WHAT YOU HAVE TO DO - Using the listing below, copy exactly each line from the one that has "Here follow 3 objects." through the one that has "bird silhouette (232,181,241,189)"; omit the pictures.

EXCERPTED DATA -
□ □ □ □ □

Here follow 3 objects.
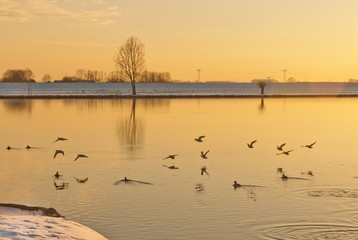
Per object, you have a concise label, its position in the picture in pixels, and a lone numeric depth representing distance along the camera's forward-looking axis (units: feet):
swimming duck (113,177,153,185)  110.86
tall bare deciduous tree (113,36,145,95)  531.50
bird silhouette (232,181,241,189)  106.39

□ □ □ □ □

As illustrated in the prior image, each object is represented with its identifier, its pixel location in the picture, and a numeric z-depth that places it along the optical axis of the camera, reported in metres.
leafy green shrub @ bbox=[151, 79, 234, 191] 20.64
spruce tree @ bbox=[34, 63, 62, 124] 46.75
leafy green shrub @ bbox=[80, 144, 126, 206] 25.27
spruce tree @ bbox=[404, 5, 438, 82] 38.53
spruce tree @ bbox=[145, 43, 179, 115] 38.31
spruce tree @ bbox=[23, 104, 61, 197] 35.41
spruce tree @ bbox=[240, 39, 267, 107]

□ □ □ □ □

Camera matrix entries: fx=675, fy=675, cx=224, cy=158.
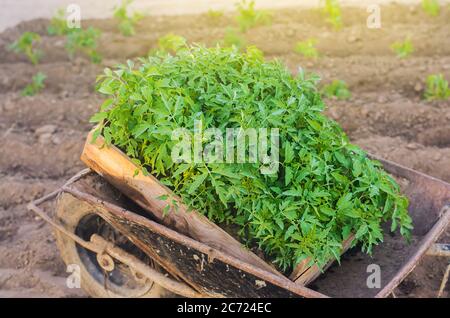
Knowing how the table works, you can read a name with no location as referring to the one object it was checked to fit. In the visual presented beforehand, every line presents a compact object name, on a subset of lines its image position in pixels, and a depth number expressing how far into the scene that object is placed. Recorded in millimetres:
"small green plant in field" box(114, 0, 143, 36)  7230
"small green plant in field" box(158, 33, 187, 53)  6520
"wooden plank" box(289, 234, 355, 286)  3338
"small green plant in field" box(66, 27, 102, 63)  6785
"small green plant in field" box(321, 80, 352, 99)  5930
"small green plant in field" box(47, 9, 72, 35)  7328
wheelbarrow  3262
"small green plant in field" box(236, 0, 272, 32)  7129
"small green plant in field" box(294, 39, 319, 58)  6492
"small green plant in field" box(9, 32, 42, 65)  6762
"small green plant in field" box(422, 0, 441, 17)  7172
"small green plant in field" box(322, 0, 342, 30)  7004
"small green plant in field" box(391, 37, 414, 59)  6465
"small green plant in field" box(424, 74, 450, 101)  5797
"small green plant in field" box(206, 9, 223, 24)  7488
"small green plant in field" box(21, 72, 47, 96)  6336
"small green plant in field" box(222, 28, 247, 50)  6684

□ □ □ □ □

WRITTEN RESPONSE -
Here follow 3 objects.
Per object, you have a concise label, its position in the picture in pixels, and a lone numeric depth representing distance along the camera's forward-looking axis (units: feet):
swimming duck (113,177,153,185)  110.86
tall bare deciduous tree (113,36,145,95)  531.50
bird silhouette (232,181,241,189)  106.39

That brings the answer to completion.